O vício da grandiloquência não é, aliás, de agora. Anos antes, quando tão-somente era primeiro-ministro de Portugal, António Guterres parlapateava «Quero que fiquem todos a saber que se este governo for colocado ‘entre a espada e a parede’ preferirá a espada» ou «Roma não paga a traidores.» Já então bem pequena era a rã, mas muita farronca fazia.

Manteve o hábito – excepto quando se trata de Israel. Em todas as suas declarações, os ataques que vitimam Israel são despachados numa frase sem adjectivos nem advérbios (salvo quando o adjectivo se destina a evitar a qualificação do agente, o exemplo clássico consiste em classificar os actos do Hamas como atrocious ou horrific para, muito deliberadamente, evitar qualificar a organização como terrorista, como, note-se, fazem a União Europeia e os Estados Unidos da América). Feita a referência exculpatória, o Secretário-Geral avança pormenorizando (e até remetendo para o terror vago beyond imagination) as mortes e os danos causados por todas as acções militares de Israel.

Neste capítulo, nunca se abriga junto de um should have been obvious. Pelo contrário, não se coíbe de gastar palavras em contar extremos de golpes feros. A condenação do ataque iraniano foi uma mentira. Mas a mentira reclama o seu salário, e o seu salário são mais mentiras. Servir-se do implícito, dada a sua folha de serviços em matéria de uso e abuso do fortissimo, cria uma excepção contra Israel.

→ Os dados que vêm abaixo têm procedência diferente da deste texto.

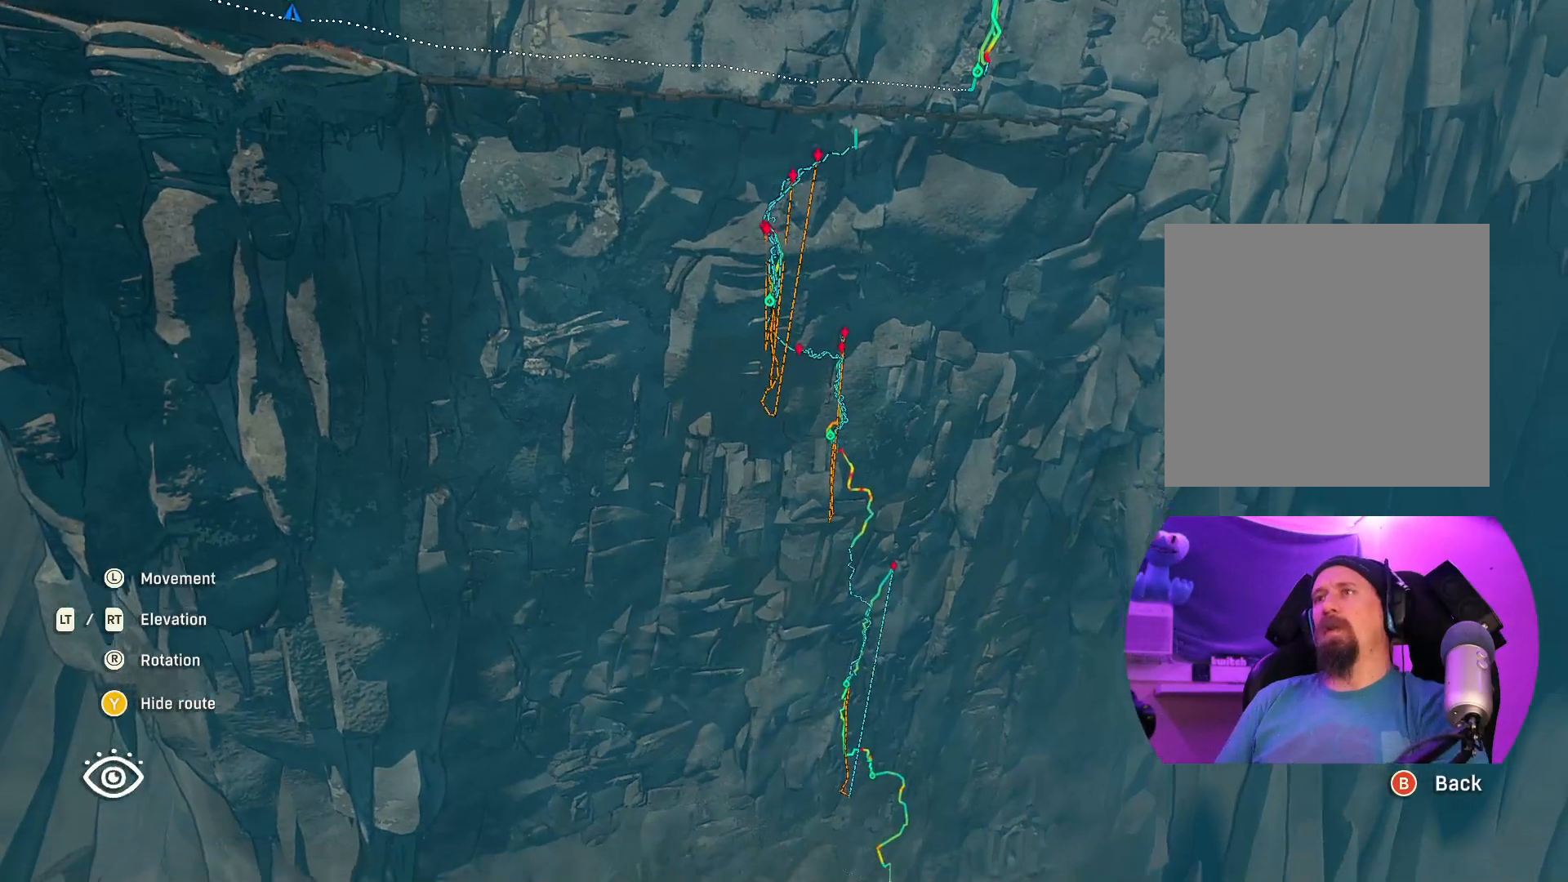
{"buttons": [], "left_stick": "center", "right_stick": "center", "events": [[183, "right_stick", "down"], [450, "right_stick", "center"]]}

Vem mostrar, aliás, que a antiga pergunta não envelheceu. Nações Unidas – unidas contra quem? É o óbvio e o implícito que o Secretário-Geral tem de justificar. O óbvio e o implícito não são uma resposta, suscitam uma nova pergunta. Porquê neste caso e só neste caso?  Como um vulgar mentiroso, António Guterres tapa mentiras com mais mentiras. É um explícito intrujão – it should have been obvious.